◆ ABOUT THIS TASK:
Starting with the first line below, reproduce each line exactly until you have included the one bearing "飼っていた時、相当気を使っ".

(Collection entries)

+===+

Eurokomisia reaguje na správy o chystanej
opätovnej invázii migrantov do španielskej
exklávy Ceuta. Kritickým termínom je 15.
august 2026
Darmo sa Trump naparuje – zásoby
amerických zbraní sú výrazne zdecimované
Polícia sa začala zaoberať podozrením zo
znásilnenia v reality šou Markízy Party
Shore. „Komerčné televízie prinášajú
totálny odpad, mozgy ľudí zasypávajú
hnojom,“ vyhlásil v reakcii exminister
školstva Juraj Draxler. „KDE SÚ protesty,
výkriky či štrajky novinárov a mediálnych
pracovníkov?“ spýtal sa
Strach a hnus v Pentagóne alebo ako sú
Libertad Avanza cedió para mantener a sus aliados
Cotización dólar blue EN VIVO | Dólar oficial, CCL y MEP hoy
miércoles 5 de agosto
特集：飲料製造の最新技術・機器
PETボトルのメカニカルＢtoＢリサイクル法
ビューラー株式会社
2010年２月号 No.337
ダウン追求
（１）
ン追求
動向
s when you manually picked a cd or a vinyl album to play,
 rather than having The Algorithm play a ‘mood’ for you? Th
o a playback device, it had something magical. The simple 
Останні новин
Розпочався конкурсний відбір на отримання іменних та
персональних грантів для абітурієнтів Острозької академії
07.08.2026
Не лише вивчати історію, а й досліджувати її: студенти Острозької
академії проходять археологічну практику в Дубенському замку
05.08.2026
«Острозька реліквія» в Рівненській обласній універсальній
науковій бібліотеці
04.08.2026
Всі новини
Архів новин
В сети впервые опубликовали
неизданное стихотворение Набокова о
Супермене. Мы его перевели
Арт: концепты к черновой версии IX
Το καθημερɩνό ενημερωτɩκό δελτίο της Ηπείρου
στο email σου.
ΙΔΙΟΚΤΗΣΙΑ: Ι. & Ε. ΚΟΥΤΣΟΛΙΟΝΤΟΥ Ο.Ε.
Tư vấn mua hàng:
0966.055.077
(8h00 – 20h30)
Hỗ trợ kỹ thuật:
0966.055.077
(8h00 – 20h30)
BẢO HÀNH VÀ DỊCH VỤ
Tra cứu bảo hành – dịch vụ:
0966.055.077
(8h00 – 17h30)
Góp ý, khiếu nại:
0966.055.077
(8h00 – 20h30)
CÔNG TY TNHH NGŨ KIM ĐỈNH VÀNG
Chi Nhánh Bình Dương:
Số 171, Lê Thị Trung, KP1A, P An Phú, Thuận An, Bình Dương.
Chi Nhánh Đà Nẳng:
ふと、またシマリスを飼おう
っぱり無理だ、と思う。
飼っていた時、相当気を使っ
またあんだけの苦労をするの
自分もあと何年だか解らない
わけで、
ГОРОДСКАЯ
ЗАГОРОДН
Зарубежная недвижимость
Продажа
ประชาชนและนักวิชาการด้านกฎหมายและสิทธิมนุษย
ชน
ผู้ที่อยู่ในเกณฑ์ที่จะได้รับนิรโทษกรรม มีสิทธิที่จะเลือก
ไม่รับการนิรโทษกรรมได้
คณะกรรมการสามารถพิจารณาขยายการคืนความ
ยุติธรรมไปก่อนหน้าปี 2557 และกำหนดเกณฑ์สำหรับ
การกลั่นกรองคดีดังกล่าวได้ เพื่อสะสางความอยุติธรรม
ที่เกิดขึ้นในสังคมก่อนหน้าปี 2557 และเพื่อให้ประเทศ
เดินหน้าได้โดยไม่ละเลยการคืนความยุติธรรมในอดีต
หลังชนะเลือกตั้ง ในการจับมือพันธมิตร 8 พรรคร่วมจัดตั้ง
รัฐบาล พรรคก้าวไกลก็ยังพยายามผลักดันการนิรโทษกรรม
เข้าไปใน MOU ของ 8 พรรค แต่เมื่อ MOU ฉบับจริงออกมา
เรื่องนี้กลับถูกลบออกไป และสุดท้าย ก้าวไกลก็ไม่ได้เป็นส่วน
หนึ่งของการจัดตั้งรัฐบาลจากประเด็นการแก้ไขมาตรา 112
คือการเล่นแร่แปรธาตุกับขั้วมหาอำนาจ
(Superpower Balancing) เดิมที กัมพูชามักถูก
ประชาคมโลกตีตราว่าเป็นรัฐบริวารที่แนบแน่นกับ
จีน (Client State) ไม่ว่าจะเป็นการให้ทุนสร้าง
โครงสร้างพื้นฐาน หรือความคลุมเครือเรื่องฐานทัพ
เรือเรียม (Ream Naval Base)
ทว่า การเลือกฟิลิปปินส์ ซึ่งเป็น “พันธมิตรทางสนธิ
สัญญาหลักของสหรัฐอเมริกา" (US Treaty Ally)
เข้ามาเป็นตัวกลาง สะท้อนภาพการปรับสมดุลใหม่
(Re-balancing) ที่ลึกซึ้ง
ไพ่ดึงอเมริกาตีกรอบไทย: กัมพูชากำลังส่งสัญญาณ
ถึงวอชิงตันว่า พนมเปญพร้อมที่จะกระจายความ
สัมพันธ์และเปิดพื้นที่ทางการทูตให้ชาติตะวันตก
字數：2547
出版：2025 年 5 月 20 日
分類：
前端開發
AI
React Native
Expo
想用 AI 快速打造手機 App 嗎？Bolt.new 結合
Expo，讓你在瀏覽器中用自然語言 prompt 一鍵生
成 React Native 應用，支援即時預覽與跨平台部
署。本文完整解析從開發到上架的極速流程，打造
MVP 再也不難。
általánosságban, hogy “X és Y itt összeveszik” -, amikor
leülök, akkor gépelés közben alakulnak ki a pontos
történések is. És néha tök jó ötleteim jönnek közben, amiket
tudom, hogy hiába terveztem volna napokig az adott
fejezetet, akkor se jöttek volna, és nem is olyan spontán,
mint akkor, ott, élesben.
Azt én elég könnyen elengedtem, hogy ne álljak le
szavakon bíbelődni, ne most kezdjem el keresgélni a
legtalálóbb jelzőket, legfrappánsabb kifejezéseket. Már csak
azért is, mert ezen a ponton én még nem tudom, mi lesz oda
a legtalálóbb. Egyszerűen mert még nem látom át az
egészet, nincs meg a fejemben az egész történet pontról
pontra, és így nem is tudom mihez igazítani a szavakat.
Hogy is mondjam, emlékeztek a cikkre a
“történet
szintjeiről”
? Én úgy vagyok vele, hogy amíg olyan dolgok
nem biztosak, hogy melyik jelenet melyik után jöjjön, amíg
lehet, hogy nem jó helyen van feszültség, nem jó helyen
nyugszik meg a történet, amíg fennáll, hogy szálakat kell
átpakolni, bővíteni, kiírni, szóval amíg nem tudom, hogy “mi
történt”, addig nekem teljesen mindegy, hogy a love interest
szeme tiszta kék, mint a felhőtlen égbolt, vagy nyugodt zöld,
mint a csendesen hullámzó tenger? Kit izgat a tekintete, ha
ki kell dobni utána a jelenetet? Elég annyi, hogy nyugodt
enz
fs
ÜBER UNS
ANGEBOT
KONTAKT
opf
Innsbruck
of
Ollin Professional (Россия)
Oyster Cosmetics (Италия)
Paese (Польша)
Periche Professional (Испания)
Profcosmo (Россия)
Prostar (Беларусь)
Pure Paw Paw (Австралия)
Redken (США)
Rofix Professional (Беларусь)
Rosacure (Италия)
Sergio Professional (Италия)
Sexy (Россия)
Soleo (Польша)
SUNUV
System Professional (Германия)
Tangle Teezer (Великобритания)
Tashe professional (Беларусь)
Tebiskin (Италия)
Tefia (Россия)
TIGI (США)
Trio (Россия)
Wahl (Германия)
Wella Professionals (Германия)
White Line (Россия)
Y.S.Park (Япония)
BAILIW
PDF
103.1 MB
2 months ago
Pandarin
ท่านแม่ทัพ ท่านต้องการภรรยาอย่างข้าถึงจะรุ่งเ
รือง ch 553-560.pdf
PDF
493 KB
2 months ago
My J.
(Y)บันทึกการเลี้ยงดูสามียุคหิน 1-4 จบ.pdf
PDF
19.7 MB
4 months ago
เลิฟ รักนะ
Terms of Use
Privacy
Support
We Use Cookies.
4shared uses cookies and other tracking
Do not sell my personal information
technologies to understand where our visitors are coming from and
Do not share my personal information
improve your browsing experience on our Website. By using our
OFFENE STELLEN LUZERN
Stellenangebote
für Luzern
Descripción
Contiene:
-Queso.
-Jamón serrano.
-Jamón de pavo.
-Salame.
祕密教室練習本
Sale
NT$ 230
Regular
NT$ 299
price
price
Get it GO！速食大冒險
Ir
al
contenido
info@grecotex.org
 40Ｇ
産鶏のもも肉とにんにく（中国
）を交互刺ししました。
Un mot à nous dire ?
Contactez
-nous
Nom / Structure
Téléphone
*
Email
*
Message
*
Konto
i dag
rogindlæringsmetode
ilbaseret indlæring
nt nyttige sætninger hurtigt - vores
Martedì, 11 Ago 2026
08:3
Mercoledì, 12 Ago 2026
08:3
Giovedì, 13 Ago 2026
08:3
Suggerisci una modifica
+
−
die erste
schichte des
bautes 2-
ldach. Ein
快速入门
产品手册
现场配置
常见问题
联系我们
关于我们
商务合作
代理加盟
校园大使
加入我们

+===+

◆ RESPONSE TO THE TASK:
Eurokomisia reaguje na správy o chystanej
opätovnej invázii migrantov do španielskej
exklávy Ceuta. Kritickým termínom je 15.
august 2026
Darmo sa Trump naparuje – zásoby
amerických zbraní sú výrazne zdecimované
Polícia sa začala zaoberať podozrením zo
znásilnenia v reality šou Markízy Party
Shore. „Komerčné televízie prinášajú
totálny odpad, mozgy ľudí zasypávajú
hnojom,“ vyhlásil v reakcii exminister
školstva Juraj Draxler. „KDE SÚ protesty,
výkriky či štrajky novinárov a mediálnych
pracovníkov?“ spýtal sa
Strach a hnus v Pentagóne alebo ako sú
Libertad Avanza cedió para mantener a sus aliados
Cotización dólar blue EN VIVO | Dólar oficial, CCL y MEP hoy
miércoles 5 de agosto
特集：飲料製造の最新技術・機器
PETボトルのメカニカルＢtoＢリサイクル法
ビューラー株式会社
2010年２月号 No.337
ダウン追求
（１）
ン追求
動向
s when you manually picked a cd or a vinyl album to play,
 rather than having The Algorithm play a ‘mood’ for you? Th
o a playback device, it had something magical. The simple 
Останні новин
Розпочався конкурсний відбір на отримання іменних та
персональних грантів для абітурієнтів Острозької академії
07.08.2026
Не лише вивчати історію, а й досліджувати її: студенти Острозької
академії проходять археологічну практику в Дубенському замку
05.08.2026
«Острозька реліквія» в Рівненській обласній універсальній
науковій бібліотеці
04.08.2026
Всі новини
Архів новин
В сети впервые опубликовали
неизданное стихотворение Набокова о
Супермене. Мы его перевели
Арт: концепты к черновой версии IX
Το καθημερɩνό ενημερωτɩκό δελτίο της Ηπείρου
στο email σου.
ΙΔΙΟΚΤΗΣΙΑ: Ι. & Ε. ΚΟΥΤΣΟΛΙΟΝΤΟΥ Ο.Ε.
Tư vấn mua hàng:
0966.055.077
(8h00 – 20h30)
Hỗ trợ kỹ thuật:
0966.055.077
(8h00 – 20h30)
BẢO HÀNH VÀ DỊCH VỤ
Tra cứu bảo hành – dịch vụ:
0966.055.077
(8h00 – 17h30)
Góp ý, khiếu nại:
0966.055.077
(8h00 – 20h30)
CÔNG TY TNHH NGŨ KIM ĐỈNH VÀNG
Chi Nhánh Bình Dương:
Số 171, Lê Thị Trung, KP1A, P An Phú, Thuận An, Bình Dương.
Chi Nhánh Đà Nẳng:
ふと、またシマリスを飼おう
っぱり無理だ、と思う。
飼っていた時、相当気を使っ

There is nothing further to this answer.